Gan Yuli, Wang Lingyan, Liu Guoxian, Guo Xiruo, Zhou Yiming, Chang Kexin, Zhang Zhonghui, Yan Fang, Liu Qi, Chen Bing
College of Life Science, Hebei University, Baoding 071002, China.
Rice Research Institute, Guangdong Academy of Agricultural Sciences, Guangzhou 510640, China.
Insects. 2024 Nov 30;15(12):950. doi: 10.3390/insects15120950.
: Transposable elements (TEs) and noncoding sequences are major components of the genome, yet their functional contributions to long noncoding RNAs (lncRNAs) are not well understood. Although many lncRNAs originating from TEs (TE-lncRNAs) have been identified across various organisms, their characteristics and regulatory roles, particularly in insects, remain largely unexplored. This study integrated multi-omics data to investigate TE-lncRNAs in , focusing on the influence of transposons across different omics levels. : We identified 16,118 transposons overlapping with lncRNA sequences that constitute 2119 TE-lncRNAs (40.4% of all lncRNAs) using 256 public RNA-seq samples and 15 lncRNA-seq samples of S2 cells treated with heavy metals. Of these, 67.2% of TE-lncRNAs contain more than one TE. The LTR/Gypsy family was the most common transposon insertion. Transposons preferred to insert into promoters, transcription starting sites, and intronic regions, especially in chromosome ends. Compared with lncRNAs, TE-lncRNAs showed longer lengths, a lower conservation, and lower levels but a higher specificity of expression. Multi-omics data analysis revealed positive correlations between transposon insertions and chromatin openness at the pre-transcriptional level. Notably, a total of 516 TE-lncRNAs provided transcriptional factor binding sites through transposon insertions. The regulatory network of a key transcription factor was rewired by transposons, potentially recruiting other transcription factors to exert regulatory functions under heavy metal stress. Additionally, 99 TE-lncRNAs were associated with mA methylation modification sites, and 115 TE-lncRNAs potentially provided candidate small open reading frames through transposon insertions. : Our data analysis demonstrated that TEs contribute to the regulation of lncRNAs. TEs not only promote the transcriptional regulation of lncRNAs, but also facilitate their post-transcriptional and epigenetic regulation.
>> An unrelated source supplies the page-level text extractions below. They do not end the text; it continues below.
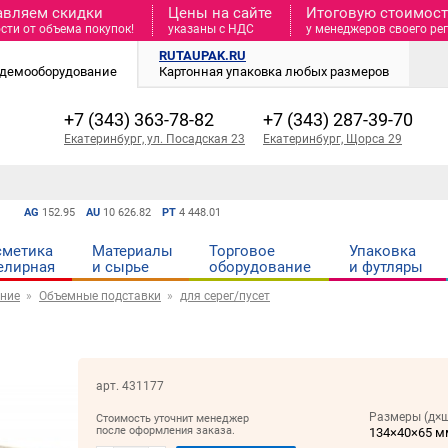
авляем скидки
Цены на сайте
Итоговую стоимость
сти от объема покупок!
указаны с НДС
у менеджеров своего ре
RUTAUPAK.RU
и демооборудование
Картонная упаковка любых размеров
+7 (343) 363-78-82
+7 (343) 287-39-70
Екатеринбург, ул. Посадская 23
Екатеринбург, Щорса 29
AG
152.95
AU
10 626.82
PT
4 448.01
сметика
Материалы
Торговое
Упаковка
елирная
и cырье
оборудование
и футляры
ние
Объемные подставки
для серег/пусет
арт. 431177
Размеры (д×ш
Стоимость уточнит менеджер
после оформления заказа.
134×40×65 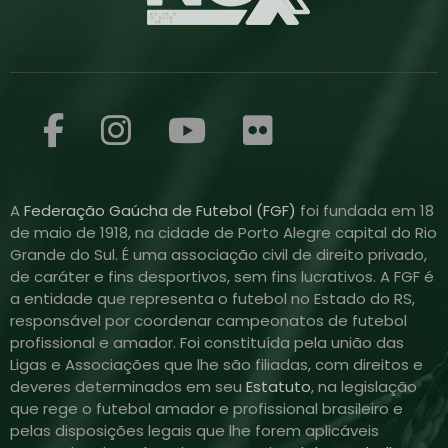
A
Federação Gaúcha de Futebol (FGF)
foi fundada em 18
de maio de 1918, na cidade de Porto Alegre capital do Rio
Grande do Sul. É uma associação civil de direito privado,
de caráter e fins desportivos, sem fins lucrativos. A FGF é
a entidade que representa o futebol no Estado do RS,
responsável por coordenar campeonatos de futebol
profissional e amador. Foi constituída pela união das
Ligas e Associações que lhe são filiadas, com direitos e
deveres determinados em seu
Estatuto
, na legislação
que rege o futebol amador e profissional brasileiro e
pelas disposições legais que lhe forem aplicáveis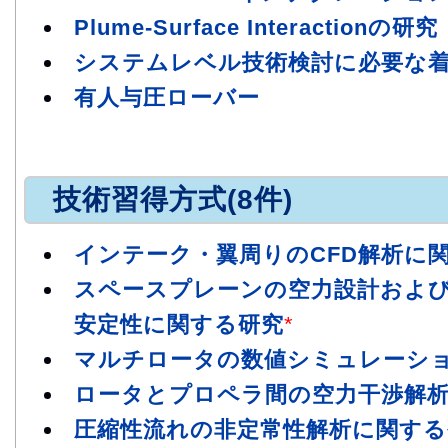
Plume-Surface Interactionの研究
システムレベル技術検討に必要な
有人与圧ローバー
技術習得方式(8件)
インテーク・翼周りのCFD解析に
スペースプレーンの空力設計およ
安定性に関する研究
*
マルチロータの数値シミュレーシ
ロータとプロペラ間の空力干渉解
圧縮性流れの非定常性解析に関する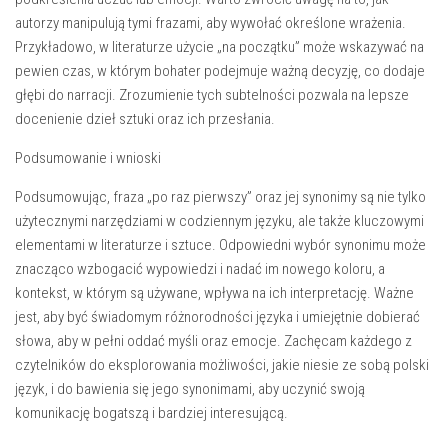
autorzy manipulują tymi frazami, aby wywołać określone wrażenia.
Przykładowo, w literaturze użycie „na początku” może wskazywać na
pewien czas, w którym bohater podejmuje ważną decyzję, co dodaje
głębi do narracji. Zrozumienie tych subtelności pozwala na lepsze
docenienie dzieł sztuki oraz ich przesłania.
Podsumowanie i wnioski
Podsumowując, fraza „po raz pierwszy” oraz jej synonimy są nie tylko
użytecznymi narzędziami w codziennym języku, ale także kluczowymi
elementami w literaturze i sztuce. Odpowiedni wybór synonimu może
znacząco wzbogacić wypowiedzi i nadać im nowego koloru, a
kontekst, w którym są używane, wpływa na ich interpretację. Ważne
jest, aby być świadomym różnorodności języka i umiejętnie dobierać
słowa, aby w pełni oddać myśli oraz emocje. Zachęcam każdego z
czytelników do eksplorowania możliwości, jakie niesie ze sobą polski
język, i do bawienia się jego synonimami, aby uczynić swoją
komunikację bogatszą i bardziej interesującą.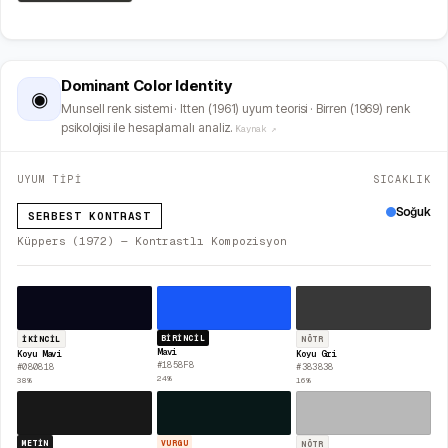
Dominant Color Identity
◉
Munsell renk sistemi · Itten (1961) uyum teorisi · Birren (1969) renk
psikolojisi ile hesaplamalı analiz.
Kaynak ↗
UYUM TİPİ
SICAKLIK
Soğuk
SERBEST KONTRAST
Küppers (1972) — Kontrastlı Kompozisyon
BIRINCIL
İKINCIL
NÖTR
Mavi
Koyu Mavi
Koyu Gri
#1858F8
#080818
#383838
24
%
38
%
16
%
METIN
VURGU
NÖTR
转座元件(TEs)和非编码序列是基因组的主要组成部分,然而它们对长链非编码RNA(lncRNAs)的功能贡献尚未得到充分理解。尽管在各种生物体中已经鉴定出许多源自转座元件的lncRNAs(TE-lncRNAs),但其特征和调控作用,尤其是在昆虫中的情况,在很大程度上仍未被探索。本研究整合多组学数据以研究[具体物种]中的TE-lncRNAs,重点关注转座子在不同组学水平上的影响。我们使用256个公共RNA测序样本和15个经重金属处理的S2细胞的lncRNA测序样本,鉴定出16118个与lncRNA序列重叠的转座子,这些转座子构成了2119个TE-lncRNAs(占所有lncRNAs的40.4%)。其中,67.2%的TE-lncRNAs包含不止一个转座元件。LTR/Gypsy家族是最常见的转座子插入类型。转座子倾向于插入启动子、转录起始位点和内含子区域,尤其是在染色体末端。与lncRNAs相比,TE-lncRNAs显示出更长的长度、更低的保守性以及更低的表达水平但更高的表达特异性。多组学数据分析揭示了转录前水平上转座子插入与染色质开放性之间的正相关关系。值得注意的是,共有516个TE-lncRNAs通过转座子插入提供转录因子结合位点。关键转录因子的调控网络被转座子重新连接,可能在重金属胁迫下招募其他转录因子发挥调控功能。此外,99个TE-lncRNAs与mA甲基化修饰位点相关,115个TE-lncRNAs可能通过转座子插入提供候选小开放阅读框。我们的数据分析表明,转座元件有助于lncRNAs的调控。转座元件不仅促进lncRNAs的转录调控,还促进其转录后和表观遗传调控。